* [AIM OF THE TASK]: Each record that follows is to be duplicated exactly, though its pictures are not.

* [GIVEN RECORDS]:

╔══

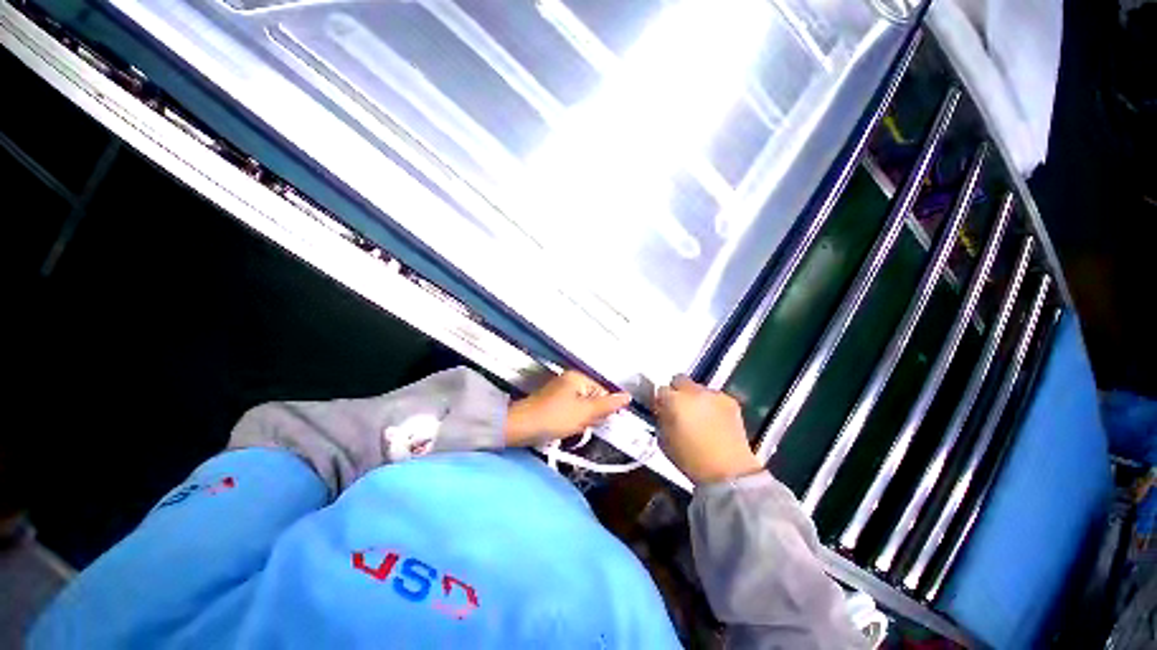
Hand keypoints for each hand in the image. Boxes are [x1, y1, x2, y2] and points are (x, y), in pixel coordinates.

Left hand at [505, 371, 632, 446]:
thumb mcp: (585, 412)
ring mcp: (559, 391)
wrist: (520, 427)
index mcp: (578, 377)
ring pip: (581, 407)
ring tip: (571, 428)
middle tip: (581, 425)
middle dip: (590, 415)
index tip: (596, 422)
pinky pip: (569, 410)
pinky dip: (570, 420)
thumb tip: (628, 396)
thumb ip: (607, 405)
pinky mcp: (551, 402)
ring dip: (580, 420)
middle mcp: (569, 380)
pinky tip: (564, 428)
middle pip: (592, 399)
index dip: (603, 409)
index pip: (603, 392)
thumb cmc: (555, 417)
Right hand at [656, 375, 762, 484]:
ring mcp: (713, 394)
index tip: (663, 411)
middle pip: (679, 380)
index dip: (661, 401)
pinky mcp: (730, 401)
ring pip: (698, 388)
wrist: (729, 472)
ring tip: (700, 417)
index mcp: (673, 400)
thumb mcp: (664, 440)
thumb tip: (662, 410)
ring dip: (695, 398)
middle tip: (679, 409)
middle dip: (677, 392)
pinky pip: (715, 397)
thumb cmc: (690, 460)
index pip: (661, 390)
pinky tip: (715, 421)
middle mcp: (693, 391)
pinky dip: (712, 405)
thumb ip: (661, 419)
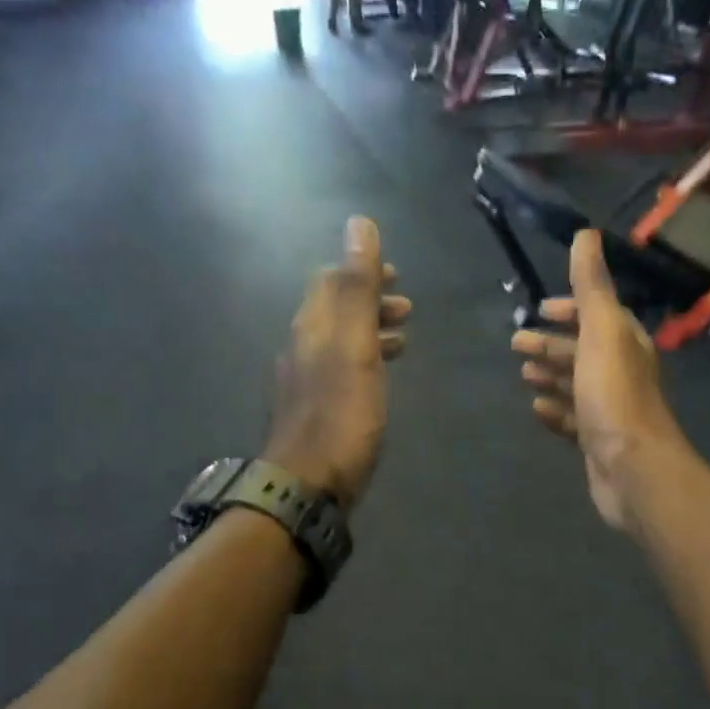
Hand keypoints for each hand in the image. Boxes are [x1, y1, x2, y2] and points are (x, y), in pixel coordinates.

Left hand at [264, 217, 409, 509]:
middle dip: (369, 300)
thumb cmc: (339, 414)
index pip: (330, 280)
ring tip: (403, 339)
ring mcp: (306, 381)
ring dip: (370, 330)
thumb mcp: (355, 346)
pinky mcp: (316, 410)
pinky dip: (365, 360)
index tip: (396, 276)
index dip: (361, 270)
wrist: (307, 485)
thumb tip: (359, 224)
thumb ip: (358, 288)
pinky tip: (380, 377)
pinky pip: (341, 369)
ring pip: (339, 340)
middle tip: (407, 308)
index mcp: (311, 326)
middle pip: (334, 309)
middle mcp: (303, 347)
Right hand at [511, 232, 688, 531]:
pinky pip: (572, 419)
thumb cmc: (614, 394)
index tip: (540, 310)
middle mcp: (621, 372)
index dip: (570, 310)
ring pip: (575, 385)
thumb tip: (586, 234)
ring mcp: (609, 409)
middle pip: (582, 350)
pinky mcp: (597, 441)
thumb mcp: (601, 331)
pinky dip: (555, 411)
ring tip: (523, 374)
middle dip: (550, 344)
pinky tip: (536, 409)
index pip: (598, 315)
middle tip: (515, 345)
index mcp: (626, 342)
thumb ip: (592, 286)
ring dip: (550, 375)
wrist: (632, 467)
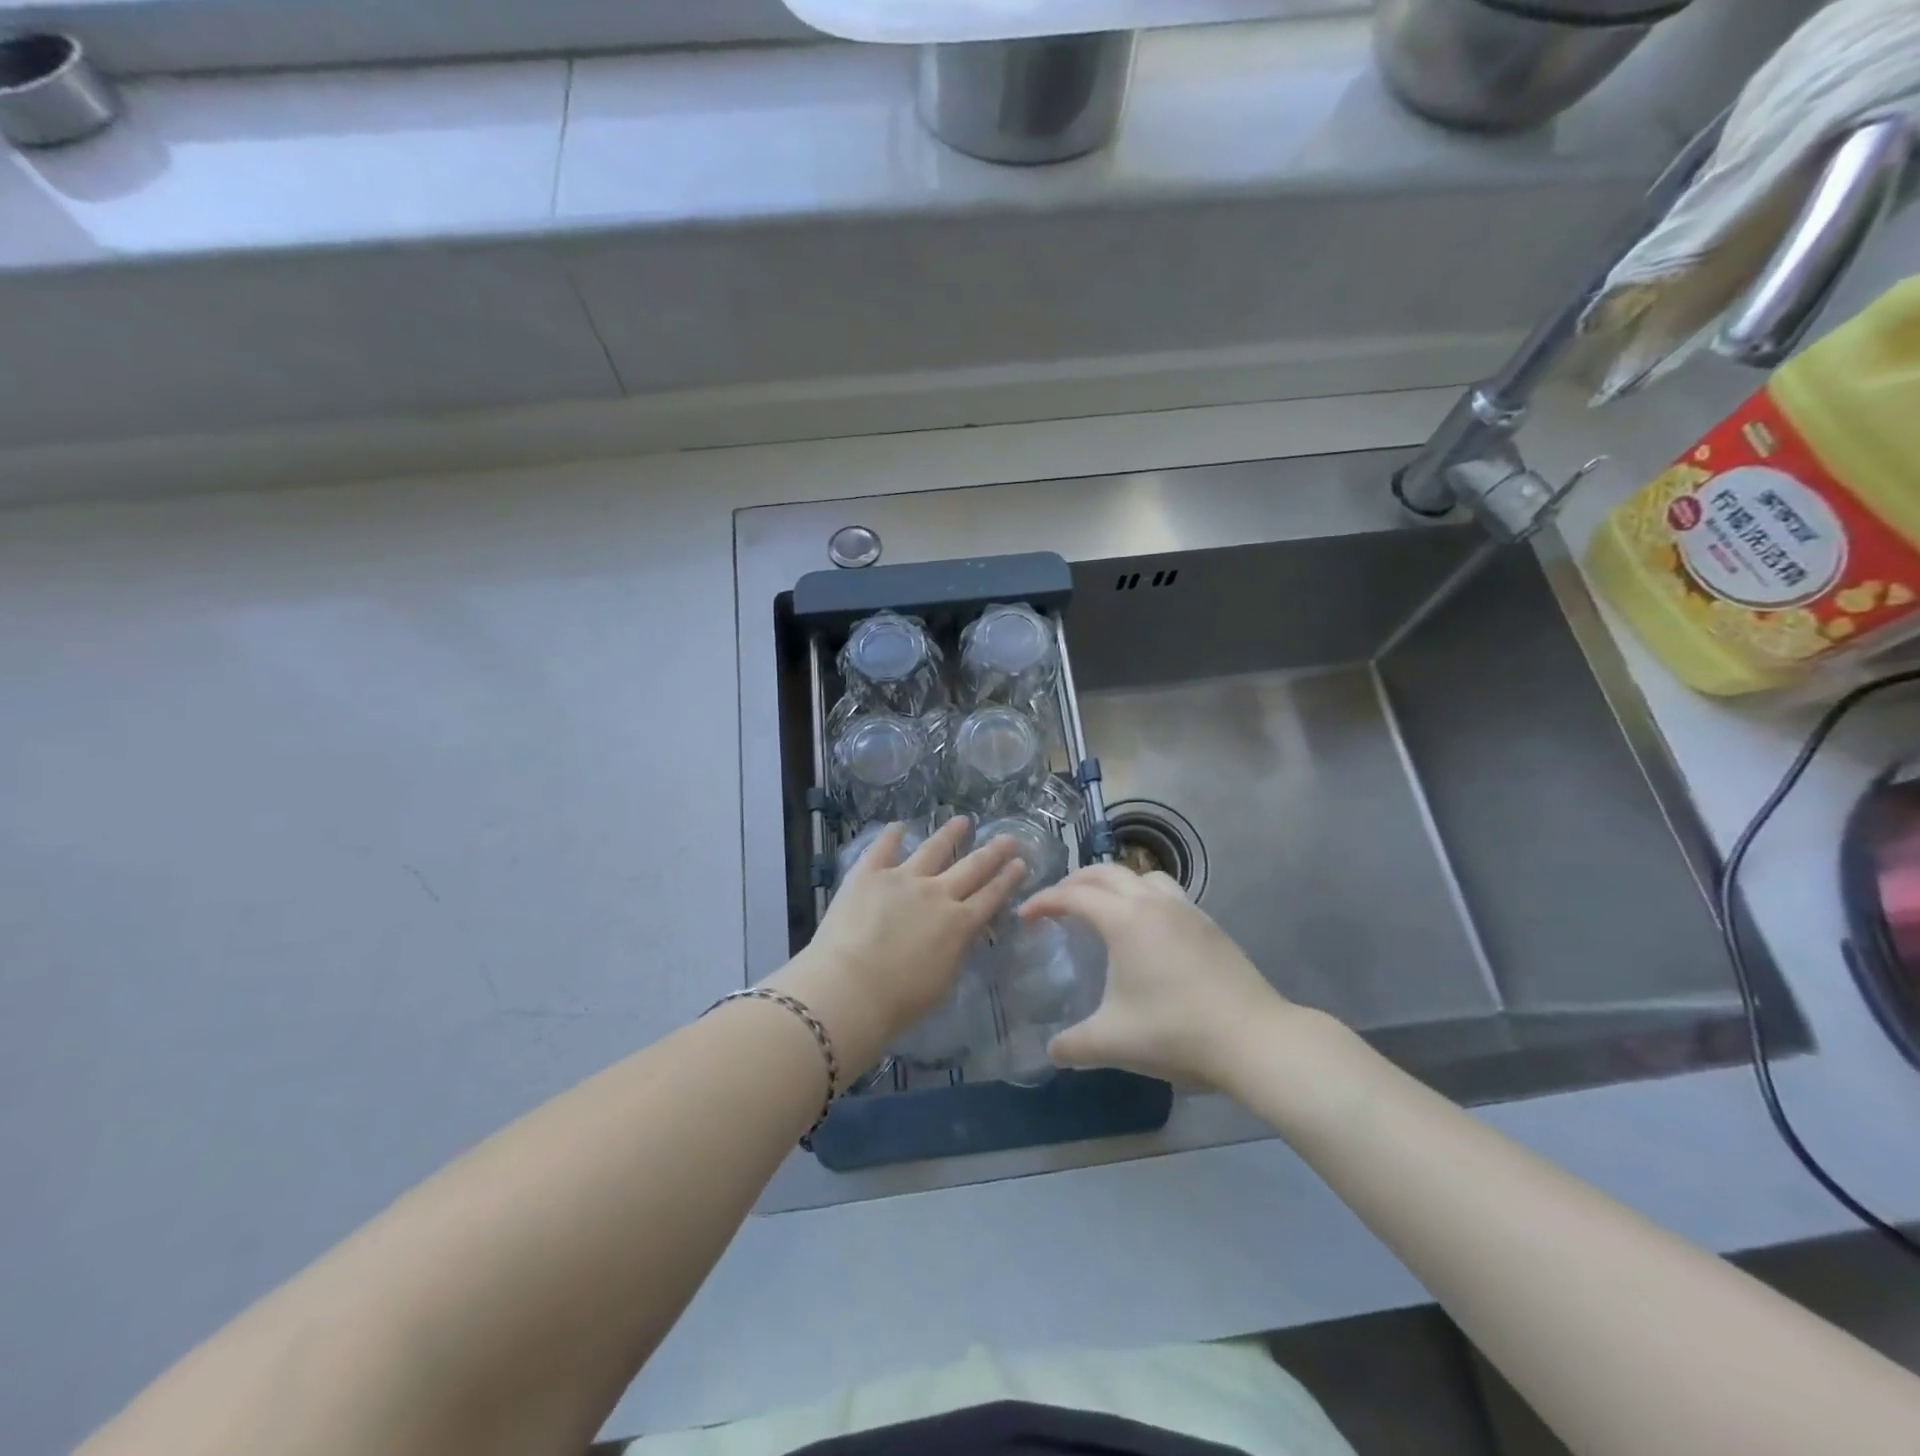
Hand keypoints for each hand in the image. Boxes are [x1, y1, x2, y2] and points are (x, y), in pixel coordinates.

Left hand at [770, 817, 1025, 1072]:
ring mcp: (902, 878)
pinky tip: (900, 825)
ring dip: (950, 834)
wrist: (850, 988)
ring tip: (962, 820)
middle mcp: (937, 894)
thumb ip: (955, 951)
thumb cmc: (899, 1001)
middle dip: (993, 852)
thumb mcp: (944, 981)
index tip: (1020, 863)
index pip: (990, 897)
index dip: (1007, 879)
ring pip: (933, 849)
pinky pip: (883, 847)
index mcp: (958, 924)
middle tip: (1008, 838)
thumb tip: (959, 935)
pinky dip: (893, 834)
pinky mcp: (869, 874)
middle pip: (972, 867)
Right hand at [1020, 865, 1292, 1088]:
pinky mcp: (1210, 925)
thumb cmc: (1175, 1031)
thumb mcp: (1113, 1042)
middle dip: (1075, 881)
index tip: (1025, 915)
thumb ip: (1073, 1045)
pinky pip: (1168, 893)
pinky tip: (1148, 929)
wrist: (1253, 1038)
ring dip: (1116, 882)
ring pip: (1143, 876)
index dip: (1044, 901)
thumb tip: (1051, 1050)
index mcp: (1124, 920)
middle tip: (1057, 902)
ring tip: (1104, 906)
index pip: (1074, 896)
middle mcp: (1153, 903)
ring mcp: (1186, 910)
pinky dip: (1145, 896)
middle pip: (1106, 873)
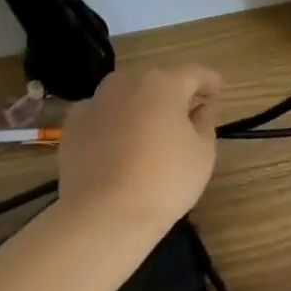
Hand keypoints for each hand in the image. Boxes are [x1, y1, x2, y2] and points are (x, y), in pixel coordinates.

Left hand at [56, 65, 221, 231]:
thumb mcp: (203, 152)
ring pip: (126, 95)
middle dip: (173, 95)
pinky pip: (101, 115)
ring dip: (140, 106)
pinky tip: (116, 147)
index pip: (195, 73)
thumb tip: (201, 108)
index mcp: (165, 83)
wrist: (103, 216)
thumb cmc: (165, 181)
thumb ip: (205, 121)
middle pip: (158, 82)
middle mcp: (128, 82)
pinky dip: (111, 123)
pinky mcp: (73, 126)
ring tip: (147, 133)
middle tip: (184, 118)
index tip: (217, 93)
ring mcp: (96, 102)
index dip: (209, 82)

╚══

* [YOUR SOLUTION]:
Hand keypoints for each hand in the image. Boxes are [x1, y1, x2, y2] and points are (x, y), in pixel coordinates.

Left hand at [505, 371, 632, 446]:
thumb mcp: (585, 412)
ring mcp: (559, 391)
wrist: (520, 427)
index mcp: (578, 377)
ring pip: (581, 407)
ring tip: (571, 428)
middle tip: (581, 425)
middle dip: (590, 415)
index tip: (596, 422)
pinky pip: (569, 410)
pinky dip: (570, 420)
thumb tip: (628, 396)
thumb ip: (607, 405)
pinky mcp: (551, 402)
ring dip: (580, 420)
middle mcp: (569, 380)
pinky tip: (564, 428)
middle pip: (592, 399)
index dip: (603, 409)
index pip: (603, 392)
thumb cmc: (555, 417)
Right hand at [656, 375, 762, 484]:
ring mcp: (713, 394)
index tip: (663, 411)
middle pip: (679, 380)
index dip: (661, 401)
pinky mcp: (730, 401)
ring pip: (698, 388)
wrist: (729, 472)
ring tip: (700, 417)
index mcp: (673, 400)
thumb mcp: (664, 440)
thumb tip: (662, 410)
ring dip: (695, 398)
middle tip: (679, 409)
middle dip: (677, 392)
pinky pip: (715, 397)
thumb cmc: (690, 460)
index pip: (661, 390)
pinky tip: (715, 421)
middle mcp: (693, 391)
pinky dip: (712, 405)
thumb ip: (661, 419)
Hand keypoints for each hand in the image. Boxes are [x1, y1, x2, y2] and points are (x, y), in pixel coordinates.

Left hand at [264, 217, 409, 509]:
middle dip: (369, 300)
thumb cmc: (339, 414)
index pip: (330, 280)
ring tip: (403, 339)
ring mcp: (306, 381)
ring dip: (370, 330)
thumb mcp: (355, 346)
pinky mcp: (316, 410)
pinky dip: (365, 360)
index tip: (396, 276)
index dip: (361, 270)
wrist: (307, 485)
thumb tip: (359, 224)
thumb ip: (358, 288)
pinky tip: (380, 377)
pinky pip: (341, 369)
ring pip: (339, 340)
middle tip: (407, 308)
index mcp: (311, 326)
middle pip: (334, 309)
middle mcp: (303, 347)
Right hand at [511, 232, 688, 531]:
pinky pip: (572, 419)
thumb cmc: (614, 394)
index tip: (540, 310)
middle mcp: (621, 372)
index dip: (570, 310)
ring pip: (575, 385)
thumb tip: (586, 234)
ring mcp: (609, 409)
middle pip: (582, 350)
pinky mcp: (597, 441)
thumb mcp: (601, 331)
pinky dip: (555, 411)
ring tip: (523, 374)
middle dip: (550, 344)
pinky tip: (536, 409)
index pip: (598, 315)
middle tip: (515, 345)
index mcp: (626, 342)
thumb ip: (592, 286)
ring dip: (550, 375)
wrist: (632, 467)
Hand keypoints for each hand in the image. Boxes are [x1, y1, x2, y2] and points are (x, y), in pixel coordinates.

Left hand at [770, 817, 1025, 1072]:
ring mcp: (902, 878)
pinky tip: (900, 825)
ring dip: (950, 834)
wrist: (850, 988)
ring tip: (962, 820)
middle mcp: (937, 894)
thumb ip: (955, 951)
thumb cmc: (899, 1001)
middle dip: (993, 852)
thumb mcp: (944, 981)
index tip: (1020, 863)
index pip: (990, 897)
index dip: (1007, 879)
ring pip: (933, 849)
pinky pip: (883, 847)
index mcp: (958, 924)
middle tip: (1008, 838)
thumb tip: (959, 935)
pinky dip: (893, 834)
pinky mcp: (869, 874)
middle pip: (972, 867)
Right hand at [1020, 865, 1292, 1088]:
pinky mcp: (1210, 925)
thumb cmc: (1175, 1031)
thumb mcp: (1113, 1042)
middle dip: (1075, 881)
index tip: (1025, 915)
thumb ip: (1073, 1045)
pinky pip: (1168, 893)
pinky tip: (1148, 929)
wrist: (1253, 1038)
ring dip: (1116, 882)
ring pip: (1143, 876)
index dip: (1044, 901)
thumb tip: (1051, 1050)
index mcp: (1124, 920)
middle tip: (1057, 902)
ring tip: (1104, 906)
index pip: (1074, 896)
middle mcp: (1153, 903)
ring mcp: (1186, 910)
pinky dip: (1145, 896)
middle pip: (1106, 873)
Hand keypoints for each hand in the image. Boxes are [x1, y1, x2, y2] and points are (x, y), in pixel coordinates.

Left hand at [56, 65, 221, 231]:
thumb mcp: (203, 152)
ring pip: (126, 95)
middle dip: (173, 95)
pinky pip: (101, 115)
ring dip: (140, 106)
pinky tip: (116, 147)
index pip: (195, 73)
thumb tip: (201, 108)
index mcp: (165, 83)
wrist: (103, 216)
thumb cmc: (165, 181)
thumb ip: (205, 121)
middle pip: (158, 82)
middle mcp: (128, 82)
pinky dip: (111, 123)
pinky mcp: (73, 126)
ring tip: (147, 133)
middle tip: (184, 118)
index tip: (217, 93)
ring mcp: (96, 102)
index dip: (209, 82)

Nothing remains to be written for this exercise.